Thoughts: Tabb was a huge guy, even bigger than Reed, but terrible in the ring. He would actually go on to wrestle as the Black Assasin in Florida, managed by Oliver Humperdink, several months later. Reed looked okay in his debut.




Jimmy Jack Funk vs. Tito Santana


Santana works the arm to start. We then get to listen to Pedro Morales and Miguel Alonso on Spanish Commentary as Jesse offers to translate and tells us that they are wondering when the tequila sunrises they ordered are coming. Santana hits an atomic drop and a dropkick as Funk rolls out of the ring. Funk comes back in and drops Santana throat-first on the top rope then roughs him up. Swinging neckbreaker gets two. He tries another neckbreaker but Santana twists out and hits a suplex. Santana slugs away then makes Funk tap to the figure-four leg lock (3:31).

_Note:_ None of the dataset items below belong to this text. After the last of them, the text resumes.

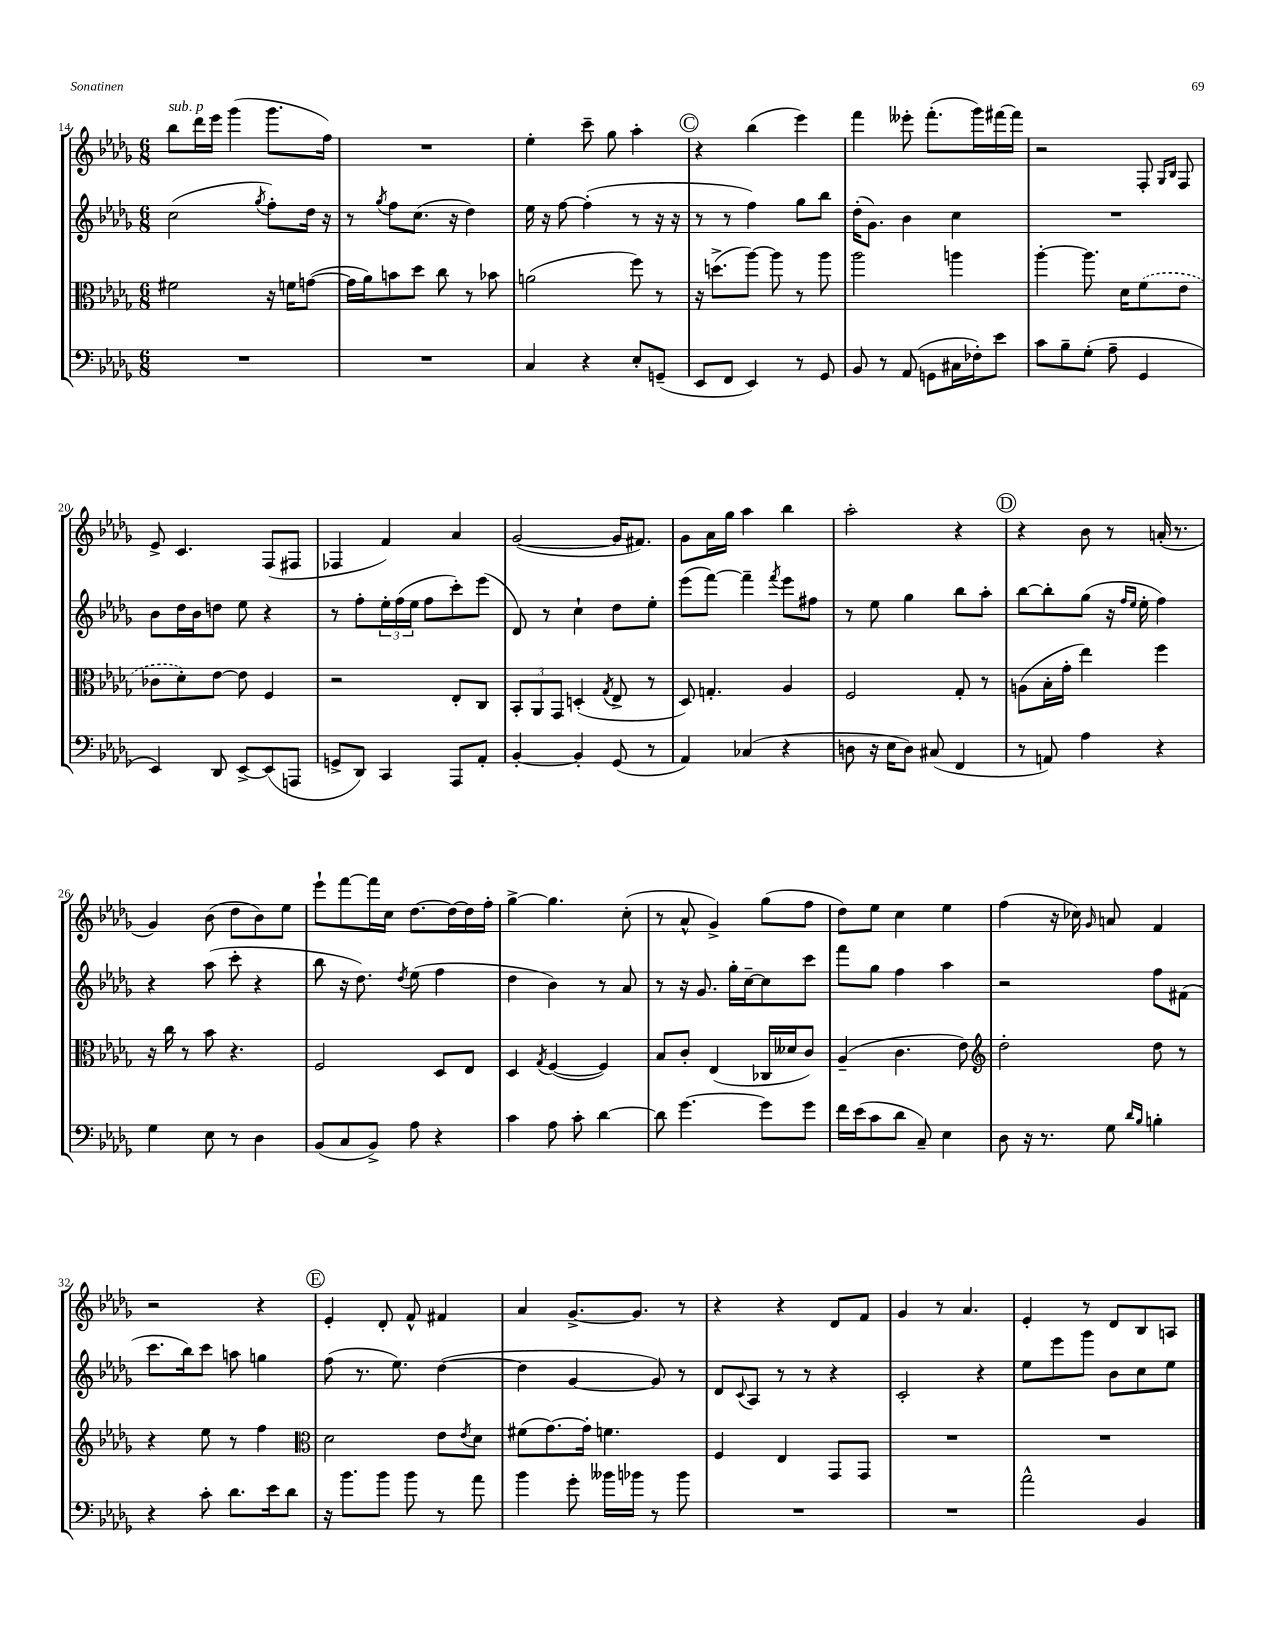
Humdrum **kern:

**kern	**kern	**kern	**kern
*staff4	*staff3	*staff2	*staff1
*clefF4	*clefC3	*clefG2	*clefG2
*k[b-e-a-d-g-]	*k[b-e-a-d-g-]	*k[b-e-a-d-g-]	*k[b-e-a-d-g-]
*M6/8	*M6/8	*M6/8	*M6/8
2.r	2f#	(2cc	8bb-
.	.	.	16ddd-
.	.	.	16eee-
.	.	.	(4ggg-
.	.	8qgg-	.
.	16r	8ff')	8.ggg-
.	16f	.	.
.	([8g	16dd-	.
.	.	16r	16ff)
=	=	=	=
2.r	16g]	8r	2.r
.	16a-)	.	.
.	.	8qgg-	.
.	8b	8ff	.
.	8dd-	(8.cc	.
.	8cc	.	.
.	.	16r	.
.	8r	4dd-)	.
.	8b-	.	.
=	=	=	=
4C	(2a	16ee-	4ee-'
.	.	16r	.
.	.	[8ff	.
4r	.	(4ff']	8ccc~
.	.	.	8gg-
8E-'	8ff)	8r	4aa-'
(8GG~	8r	16r	.
.	.	16r	.
=	=	=	=
8EE-	16r	8r	4r
.	(8.dd^	.	.
8FF	.	8r	.
4EE-)	[8aa-)	4ff)	(4bb-
.	8aa-]	.	.
8r	8r	8gg-	4eee-)
8GG-	8aa-	8bb-	.
=	=	=	=
8BB-	2aa-	(16dd-'	4fff
.	.	8.g-)	.
8r	.	.	.
(8AA-	.	4b-	8eee--'
8GG	.	.	(8.fff'
16C#	4aa	4cc	.
16F-')	.	.	16ggg-)
8e-	.	.	[16fff#
.	.	.	16fff#]
=	=	=	=
8c	[4aa-'	2.r	2r
8B-~	.	.	.
(8G-'	8.aa-]	.	.
8A-~	.	.	.
.	16d-	.	.
4GG-	(8f	.	8F'
.	.	.	16qqG-
.	.	.	16qqB-
.	8e-	.	8F
=	=	=	=
4EE-)	8c-	8b-	8e-^
.	8d-')	16dd-	4.c
.	.	16b-	.
8DD-	[8e-	8dd	.
[8EE-^	8e-]	8ee-	.
(8EE-]	4F	4r	(8F
8AAA	.	.	8F#
=	=	=	=
8GG^	2r	8r	4F-
8DD-)	.	8ff'	.
4CC	.	24ee-'	4f)
.	.	(24ff	.
.	.	24ee-	.
.	.	8ff	.
8AAA-	8E-'	8ccc')	4a-
8AA-'	8C	(8eee-	.
=	=	=	=
[4BB-'	12BB-'	8d-)	([2g-
.	12AA-	.	.
.	.	8r	.
.	12GG-	.	.
4BB-']	(4D'	4cc`	.
.	8qG-	.	.
(8GG-	8E-^	8dd-	16g-]
.	.	.	8.f#)
8r	8r	8ee-'	.
=	=	=	=
4AA-)	8D-)	(8eee-	8g-
.	4.G'	[8fff)	16a-
.	.	.	16gg-
(4C-	.	4fff~]	4aa-
.	.	8qfff	.
4r	4A-	8eee-	4bb-
.	.	8ff#	.
=	=	=	=
8D	2F	8r	2aa-'
16r	.	8ee-	.
16E-	.	.	.
8D)	.	4gg-	.
(8C#	.	.	.
4FF	8G-'	8bb-	4r
.	8r	8aa-'	.
=	=	=	=
8r	(8A	[8bb-	4r
8AA)	16B-'	8bb-']	.
.	16g-'	.	.
4A-	4ee-)	(8gg-	8b-
.	.	16r	8r
.	.	16qqff	.
.	.	16qqee-	.
.	.	16ee-'	.
4r	4ff	4ff)	(16a'
.	.	.	8.r
=	=	=	=
4G-	16r	4r	4g-)
.	16cc	.	.
.	8r	.	.
8E-	8b-	(8aa-	(8b-
8r	4.r	8ccc'	8dd-
4D-	.	4r	8b-)
.	.	.	8ee-
=	=	=	=
(8BB-	2F	8bb-	8eee-`
8C	.	16r	[8fff
.	.	8.dd-)	.
8BB-^)	.	.	16fff]
.	.	.	16cc
.	.	8qdd-	.
8A-	.	(8ee-	[8.dd-
4r	8D-	4ff	.
.	.	.	16dd-_
.	8E-	.	16dd-]
.	.	.	16ff'
=	=	=	=
4c	4D-	4dd-	[4gg-^
.	8qG-	.	.
8A-	([4F	4b-)	4.gg-]
8c'	.	.	.
[4d-	4F])	8r	.
.	.	8a-	(8cc'
=	=	=	=
8d-]	8B-	8r	8r
[4.g-	8c'	16r	8a-^^
.	.	8.g-	.
.	(4E-	.	4g-^)
.	.	16gg-'	.
.	.	[16cc~	.
8g-]	16C-	8cc]	(8gg-
.	16d--	.	.
8g-	8c)	8ccc	8ff
=	=	=	=
16f	(4A-~	8fff	8dd-)
(16e-	.	.	.
8c	.	8gg-	8ee-
8d-	4.c	4ff	4cc
8C~)	.	.	.
4E-	.	4aa-	4ee-
.	8e-)	.	.
=	=	=	=
*	*clefG2	*	*
8D-	2dd-'	2r	(4ff
16r	.	.	.
8.r	.	.	.
.	.	.	16r
.	.	.	16cc-)
.	.	.	16qqg-
8G-	.	.	8a
16qqd-	.	.	.
16qqB-	.	.	.
4B'	8dd-	8ff	4f
.	8r	(8f#	.
=	=	=	=
4r	4r	8.ccc	2r
.	.	16bb-)	.
8c'	8ee-	8ccc	.
8.d-	8r	8aa	.
.	4ff	4gg	4r
16e-	.	.	.
8d-	.	.	.
=	=	=	=
*	*clefC3	*	*
16r	2d-	(8ff	4e-'
8.b-	.	.	.
.	.	8.r	.
8b-	.	.	8d-'
.	.	8.ee-)	.
8b-	.	.	8f^^
8r	8e-	([4dd-	4f#
.	8qe-	.	.
8a-	8d-	.	.
=	=	=	=
4b-	(8f#	4dd-]	4a-
.	[8.g-)	.	.
8g-'	.	[4g-	[8.g-^
.	16g-']	.	.
16b--	4.f	.	.
16b-	.	.	8.g-]
8r	.	8g-])	.
8b-	.	8r	8r
=	=	=	=
2.r	4F	8d-	4r
.	.	8qqc	.
.	.	8A-	.
.	4E-	8r	4r
.	.	8r	.
.	8GG-	4r	8d-
.	8GG-	.	8f
=	=	=	=
2.r	2.r	2c'	4g-
.	.	.	8r
.	.	.	4.a-
.	.	4r	.
=	=	=	=
2a-^^	2.r	8ee-	4e-'
.	.	8eee-	.
.	.	8ggg-	8r
.	.	8b-	8d-
4BB-	.	8cc	8B-
.	.	8ee-	8A
==	==	==	==
*-	*-	*-	*-
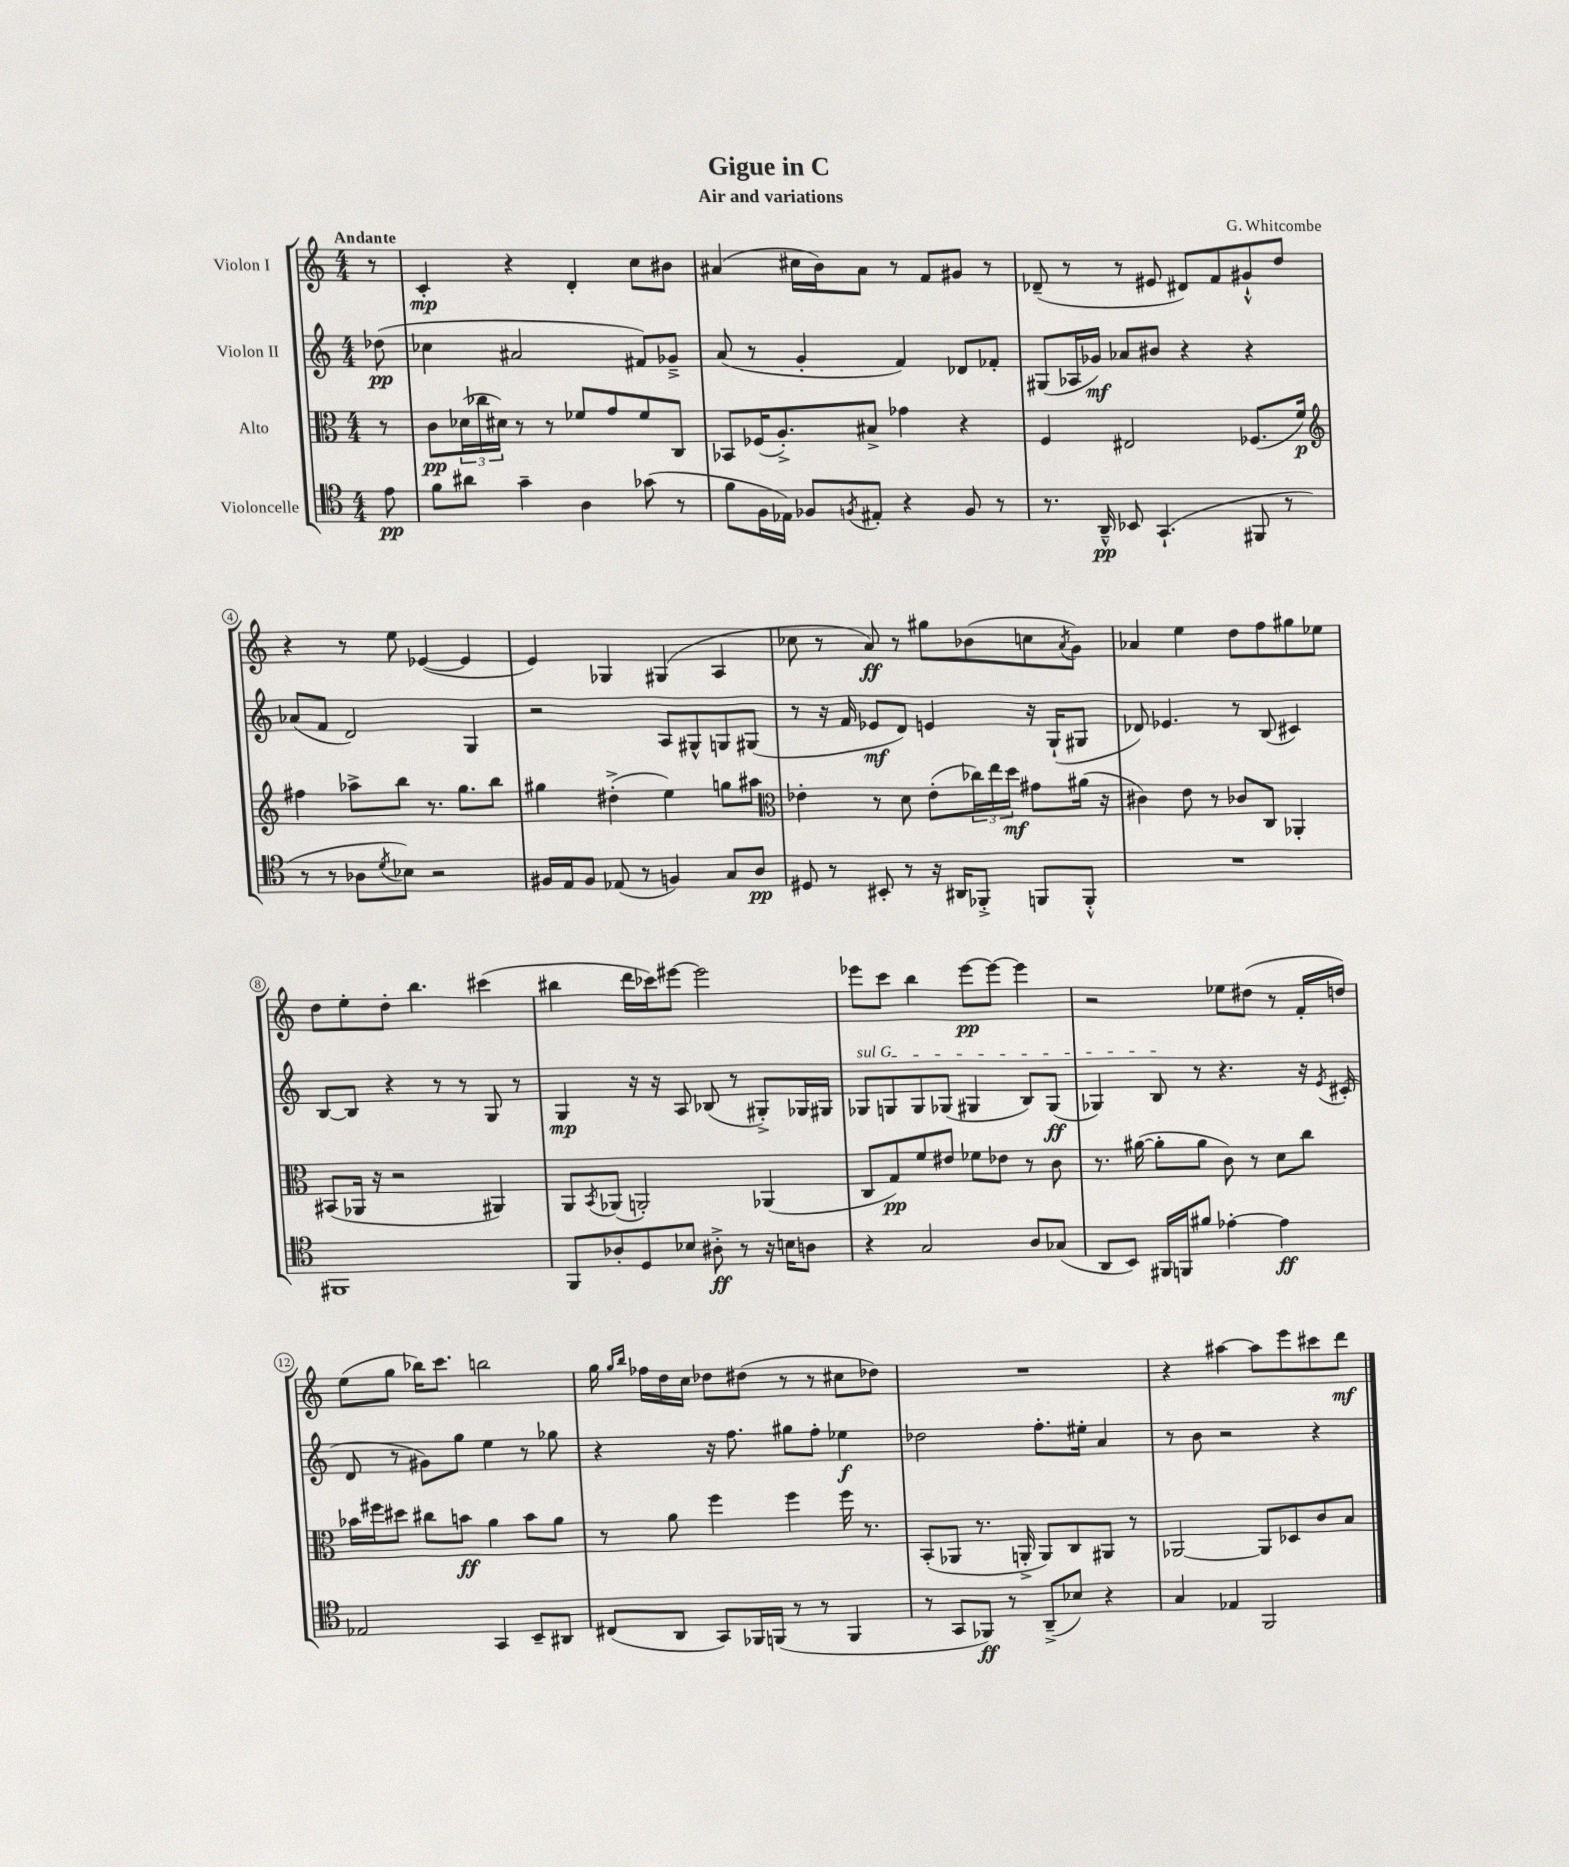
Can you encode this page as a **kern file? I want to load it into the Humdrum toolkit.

**kern	**kern	**kern	**kern
*staff4	*staff3	*staff2	*staff1
*clefC4	*clefC3	*clefG2	*clefG2
*k[]	*k[]	*k[]	*k[]
*M4/4	*M4/4	*M4/4	*M4/4
8e	8r	(8dd-	8r
=	=	=	=
8f	8c	4cc-	4c'
8a#	(24d-	.	.
.	24cc-	.	.
.	24d#)	.	.
4g~	8r	2a#	4r
.	8r	.	.
4A	8f-	.	4d'
.	8g	.	.
(8g-	8f-	8f#)	8cc
8r	8C	8g-~^	8b#
=	=	=	=
8f	8BB-	(8a	(4a#
16F	(16F-	8r	.
16E-)	8.A'^)	.	.
8F-	.	4g'	16cc#
.	.	.	16b)
8qF	.	.	.
8E#'	8B#^	.	8a#
4r	4g-	4f)	8r
.	.	.	8f
8F	4r	8d-	8g#
8r	.	8f-'	8r
=	=	=	=
8.r	4F	(8G#	(8d-~
.	.	16A-	8r
16AA~^^	.	16g-)	.
8BB-	2E#	8a-	8r
(4.GG`	.	8b#	8e#
.	.	4r	8d#)
.	.	.	8f
8FF#	(8.F-	4r	8g#`^^
8r	.	.	8dd
.	16f)	.	.
=	=	=	=
*	*clefG2	*	*
8r	4ff#	(8a-	4r
8r	.	8f	.
8A-	8aa-^	2d)	8r
8qd	.	.	.
8B-)	8bb	.	8ee
2r	8.r	.	([4e-
.	8.gg	.	.
.	.	4G	4e-]
.	8bb	.	.
=	=	=	=
16F#	4gg#	2r	4e)
16E	.	.	.
8F#	.	.	.
(8E-	(4dd#'^	.	4G-
8r	.	.	.
4F)	4ee)	8A	(4G#
.	.	8G#^^	.
8G	8gg	8G	4A
8A	8aa#	(8G#	.
=	=	=	=
*	*clefC3	*	*
8D#	4e-'	8r	8cc-
8r	.	16r	8r
.	.	16f	.
8BB#'	8r	8e-	8a)
8r	8d	8d)	8r
16r	(8e-'	4e	8gg#
16AA#	.	.	.
8FF-'^	24cc-)	.	(8b-
.	24ee	.	.
.	24dd	.	.
8FF	8g#	16r	8cc
.	.	(16G`	.
.	.	.	8qa
8FF'^^	(16a#	8G#	8g)
.	16r	.	.
=	=	=	=
1r	4c#)	8d-)	4a-
.	.	4.e-	.
.	8e	.	4ee
.	8r	.	.
.	8c-	8r	8dd
.	8C	(8B	8ff
.	4AA-'	4c#)	8gg#
.	.	.	8ee-
=	=	=	=
1FF#	(8BB#	[8B	8dd
.	16AA-	8B]	8ee'
.	16r	.	.
.	2r	4r	8dd'
.	.	.	4.bb
.	.	8r	.
.	.	8r	.
.	4AA#)	8G	(4ccc#
.	.	8r	.
=	=	=	=
8FF	8AA	4G	4bb#
.	8qBB	.	.
8A-'	(8AA-	.	.
8D	2AA')	16r	16ddd
.	.	16r	16ccc-)
8B-	.	8A	[8eee#
8A#'^	.	(8B-	2eee#]
8r	.	8r	.
16r	(4AA-	8G#'^)	.
16B	.	.	.
8A	.	16G-	.
.	.	16G#	.
=	=	=	=
4r	8C	8G-	8eee-
.	8G)	8G	8ccc
2G	8f	8G	4bb
.	8e#	(8G-	.
.	8f-	4G#	[8eee-
.	8e-	.	8eee-_
8A	8r	8B)	4eee-]
(8G-	8c	(8G#	.
=	=	=	=
8AA	8.r	4G-)	2r
8BB)	.	.	.
.	([16a#	.	.
16FF#	8a#']	8B	.
16FF	.	.	.
8f#	8a#	8r	.
[4e-'	8c)	4.r	8ee-
.	8r	.	(8dd#
4e-]	8d	.	8r
.	8cc	16r	16f'
.	.	8qe	.
.	.	(16c#'	16dd)
=	=	=	=
2E-	16b-	8d	(8ee
.	16ff#	.	.
.	8dd#	8r	8gg
.	8cc#	8g#)	16bb-)
.	.	.	8.ccc
.	8b	8gg	.
4GG	4a	4ee	2bb
8BB~	8b	8r	.
8AA#	8a	8gg-	.
=	=	=	=
(8C#	8r	4r	16gg
.	.	.	16qqgg
.	.	.	16qqbb
.	.	.	16ff-
8AA	8a	.	16dd
.	.	.	16cc
8GG)	4ff	16r	8dd-
.	.	8.ff	.
16FF-	.	.	(8dd#
(16FF	.	.	.
8r	4ff	8gg#	8r
8r	.	8ff'	8r
4FF	16ff	4ee-	8cc#
.	8.r	.	.
.	.	.	8dd-)
=	=	=	=
8r	(8BB'	2dd-	1r
8GG	8AA-	.	.
8FF-)	8.r	.	.
8r	.	.	.
.	16AA'^	.	.
(8AA~^	8AA)	8.ff'	.
8B-)	8C	.	.
.	.	16ee#'	.
4r	8AA#	4a	.
.	8r	.	.
=	=	=	=
4G	[2AA-	8r	4r
.	.	8b	.
4E-	.	2r	[4aa#
2FF	8AA-]	.	8aa#]
.	8D-	.	8eee
.	8c	4r	8ccc#
.	8B	.	8ddd
==	==	==	==
*-	*-	*-	*-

Thoughts: This match, to me, signaled the end of Tito & Pedro as a duo and focused on Tito as a singles wrestler. Poor Jimmy Jack as he was without Jimmy Hart and the writing was on the wall for him at this point.




Resnick is with Super & Big Machine. George Steele comes out and this leads to a goofy segment revolving around Steele, ending with all three men right in front of the camera.

Backstage, Billy Jack Haynes and the Islanders are holding back Piper, who is on the ground battered and bloodied and tossing around chairs.

Next week in action will be Paul Orndorff, Randy Savage, and the debut of the Honky Tonk Man. Plus, Jesse Ventura will interview Hulk Hogan and an update on the condition of Roddy Piper.

Final Thoughts: Fun show. The Adonis/Piper stuff was great. We got the return of Graham and the debut of Reed. They also continue the angle with Danny Davis and pushed the Machines feud, which was just not getting over without the involvement of Andre. Everything else here was fine as well, especially the much improved commentary with the addition of Jesse Ventura. He really made the broadcast lively.